◆ **EXTRACT PROVIDED**
((
# United States & Canada Vacations Forums > Ski Country Forum >  >  its official

## MIke R

the 06/07 is season is underway and  upon us....A Basin and Loveland get all the press for being the first in North America to open...but these guys have been beating them both to the punch for a few years now...and it is one helluva kickass mountain


http://www.summitdaily.com/article/2...NEWS/109240050

----------


## JoshA

I've got to plan a visit to Silverton. The San Juans are my favorite mountains in Colorado.

----------


## MIke R

yup....Summit and Eagle County get all the press...but thats where the real action is....Wolf Creek...Slverton...but dont worry...the  land rapists are waiting in the wings...

----------


## MIke R

well thats too bad....perhaps another time...tell your son King Soopers is selling 4 pack passes  to Copper for 84 bucks....the deal expires this Saturday

----------


## JoshA

Hmm... He got his Colorado pass already but maybe I'll pick up some passes for later in the winter.

----------


## JoshA

Miker: I've heard it's been wintry on the Front Range. What's the situation at the ski areas? Anything open or opening soon?

----------


## MIke R

I heard this weekend possibly for A Basin and or Loveland...the big boys hhave no interest in opening anytime soon....we were suppose to get 8 inches last night into today but that was a big bust....nothing....a little rain right now...next snow event is suppose to happen tomorrow night..we are definetly in a stormy pattern right now and it has been cold and dry enough to make snow for sure at night.....I'll post it all here as it happens..I usually get a phone call right before and I am usually on the first lift line to go up....stay tuned

----------


## JoshA

Doesn't look like I'll be making a ski excursion part of my Boulder trip Thursday but thanks for the info. Hope to ski with you another time.

----------


## MIke R

ABasin is open...Josh PM me if you want to take a few runs Saturday or Sunday morning...I'll be there for an hour or so both mornings

http://www.summitdaily.com/article/2.../NEWS/61012002

----------


## JoshA

Right now in LoDo bar trying to post w treo. Pretty booked for the wkend. Buffs tomorrow. Later this winter for sure. Beautiful weather!
))
◆ **REQUIREMENT A**
In the ski forum thread, how much is King Soopers charging for the four-pack of Copper passes?
◆ **REQUIREMENT B**
Continue the ski forum thread past its final post.

◆ **GIVEN ENTRIES**
((
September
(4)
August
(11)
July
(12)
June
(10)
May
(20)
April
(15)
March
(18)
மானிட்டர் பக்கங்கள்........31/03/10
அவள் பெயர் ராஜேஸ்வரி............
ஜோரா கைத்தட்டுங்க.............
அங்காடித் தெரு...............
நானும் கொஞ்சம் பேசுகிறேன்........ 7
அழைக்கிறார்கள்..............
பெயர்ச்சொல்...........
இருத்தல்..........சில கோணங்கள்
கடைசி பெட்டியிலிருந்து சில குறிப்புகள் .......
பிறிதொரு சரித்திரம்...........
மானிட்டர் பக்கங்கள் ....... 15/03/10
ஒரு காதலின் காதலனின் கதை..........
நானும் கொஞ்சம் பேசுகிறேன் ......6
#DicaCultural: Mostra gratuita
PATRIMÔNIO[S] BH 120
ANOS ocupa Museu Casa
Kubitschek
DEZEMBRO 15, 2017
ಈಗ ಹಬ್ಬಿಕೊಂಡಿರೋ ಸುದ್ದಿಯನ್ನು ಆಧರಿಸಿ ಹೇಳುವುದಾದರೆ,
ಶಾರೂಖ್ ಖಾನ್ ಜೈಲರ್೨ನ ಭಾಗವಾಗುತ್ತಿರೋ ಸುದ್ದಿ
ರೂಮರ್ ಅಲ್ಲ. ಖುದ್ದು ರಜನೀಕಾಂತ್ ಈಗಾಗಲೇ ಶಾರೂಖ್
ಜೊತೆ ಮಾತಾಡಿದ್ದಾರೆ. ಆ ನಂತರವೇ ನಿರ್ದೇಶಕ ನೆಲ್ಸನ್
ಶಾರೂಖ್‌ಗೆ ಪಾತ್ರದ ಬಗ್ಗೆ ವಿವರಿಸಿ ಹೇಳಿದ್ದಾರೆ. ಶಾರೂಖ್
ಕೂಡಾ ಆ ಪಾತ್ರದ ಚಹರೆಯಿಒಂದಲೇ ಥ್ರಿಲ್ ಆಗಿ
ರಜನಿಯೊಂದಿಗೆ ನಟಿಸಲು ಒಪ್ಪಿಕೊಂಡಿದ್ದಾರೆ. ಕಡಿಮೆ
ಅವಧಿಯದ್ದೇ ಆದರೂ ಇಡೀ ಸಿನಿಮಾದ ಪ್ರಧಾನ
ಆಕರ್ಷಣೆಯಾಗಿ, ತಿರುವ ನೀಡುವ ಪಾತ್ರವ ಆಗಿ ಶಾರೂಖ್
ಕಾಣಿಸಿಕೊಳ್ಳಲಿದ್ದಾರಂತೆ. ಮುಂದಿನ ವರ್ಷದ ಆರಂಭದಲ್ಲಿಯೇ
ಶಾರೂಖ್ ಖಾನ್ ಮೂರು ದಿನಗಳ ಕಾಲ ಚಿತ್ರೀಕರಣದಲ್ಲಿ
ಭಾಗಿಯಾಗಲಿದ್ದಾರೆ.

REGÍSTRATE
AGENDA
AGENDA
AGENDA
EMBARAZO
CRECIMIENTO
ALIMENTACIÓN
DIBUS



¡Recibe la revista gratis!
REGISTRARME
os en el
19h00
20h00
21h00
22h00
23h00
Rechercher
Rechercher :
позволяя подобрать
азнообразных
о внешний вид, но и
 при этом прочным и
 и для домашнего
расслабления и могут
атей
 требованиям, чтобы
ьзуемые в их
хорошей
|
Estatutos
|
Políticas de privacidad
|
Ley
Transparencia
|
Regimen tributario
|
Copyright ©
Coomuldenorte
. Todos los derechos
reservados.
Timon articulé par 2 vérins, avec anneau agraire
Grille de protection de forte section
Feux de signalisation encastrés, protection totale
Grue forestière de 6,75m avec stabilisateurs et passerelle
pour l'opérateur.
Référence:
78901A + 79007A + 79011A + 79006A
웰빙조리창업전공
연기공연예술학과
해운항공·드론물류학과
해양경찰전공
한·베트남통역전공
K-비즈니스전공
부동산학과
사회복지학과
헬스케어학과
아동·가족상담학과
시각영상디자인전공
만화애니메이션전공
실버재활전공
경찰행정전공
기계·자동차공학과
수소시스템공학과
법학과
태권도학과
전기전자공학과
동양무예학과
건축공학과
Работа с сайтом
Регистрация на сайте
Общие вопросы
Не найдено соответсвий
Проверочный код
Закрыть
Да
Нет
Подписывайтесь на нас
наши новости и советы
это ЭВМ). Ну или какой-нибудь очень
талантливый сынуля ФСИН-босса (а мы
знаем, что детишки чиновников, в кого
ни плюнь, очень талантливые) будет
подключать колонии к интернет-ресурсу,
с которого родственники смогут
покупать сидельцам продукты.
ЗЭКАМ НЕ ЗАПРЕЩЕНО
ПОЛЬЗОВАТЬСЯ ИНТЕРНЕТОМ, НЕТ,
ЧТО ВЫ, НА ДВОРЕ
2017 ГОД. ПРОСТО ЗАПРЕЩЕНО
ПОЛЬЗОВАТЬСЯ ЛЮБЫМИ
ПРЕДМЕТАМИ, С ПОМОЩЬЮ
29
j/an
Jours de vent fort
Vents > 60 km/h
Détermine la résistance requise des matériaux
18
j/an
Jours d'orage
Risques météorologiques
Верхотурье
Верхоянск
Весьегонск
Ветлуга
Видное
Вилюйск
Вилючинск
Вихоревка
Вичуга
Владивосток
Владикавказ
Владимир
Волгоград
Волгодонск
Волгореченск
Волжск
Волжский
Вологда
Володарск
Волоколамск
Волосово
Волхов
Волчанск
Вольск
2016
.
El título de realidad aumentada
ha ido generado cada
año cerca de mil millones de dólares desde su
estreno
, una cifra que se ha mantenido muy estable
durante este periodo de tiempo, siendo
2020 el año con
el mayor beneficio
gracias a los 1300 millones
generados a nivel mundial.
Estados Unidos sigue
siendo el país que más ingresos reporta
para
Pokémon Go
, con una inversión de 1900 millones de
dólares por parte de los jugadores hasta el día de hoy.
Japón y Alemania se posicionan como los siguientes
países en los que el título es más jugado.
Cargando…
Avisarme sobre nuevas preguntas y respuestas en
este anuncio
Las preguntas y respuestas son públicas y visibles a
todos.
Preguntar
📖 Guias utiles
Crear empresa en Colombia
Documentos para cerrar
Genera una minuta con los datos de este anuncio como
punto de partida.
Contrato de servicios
))
◆ **RESPONSE A**
84 dollars.

◆ **RESPONSE B**
----------


## JoshA

My sources tell me that it's snowing on the Front Range. Miker, did you get to ski  this past weekend? We had a great time in Boudler and the Buffs actually had their first win after 10 losses!

----------


## MIke R

we are getting hammered as I post this...skiing was good on Saturday, albeit on limited intermediate terrain...regardless of that it was just good to be out on the mountain and on skis again after a looooong 4 month hiatus from it....Sunday morning  was very foggy ( something we rarely see )...so I  didnt go...this weekend should be excellent with much more open terrain at both Loveland and A Basin as we are suppose to get over a foot tonight

----------


## MIke R

Josh...blizzard conditions right now and about a foot on my snow measuring stick  out on the deck - so far.....suppose to rage all night...tell your boy to get up here...A Basin is going to be to rocking when it finally clears....snowiest October I can remember...I would imagine even the big boys are probably thinking about opening soon

life is good

----------


## JoshA

The boy's in Vegas, baby. Hope he can still afford to ski when he returns. LOL.

----------


## MIke R

yeah with Southwest going for 89 bucks roundtrip and it only being less then an hour flight....its hard NOT to go

----------


## Dennis

I flew back from Vegas yesterday and it looked pretty snowy in your neighborhood...really beautiful from 32K ft.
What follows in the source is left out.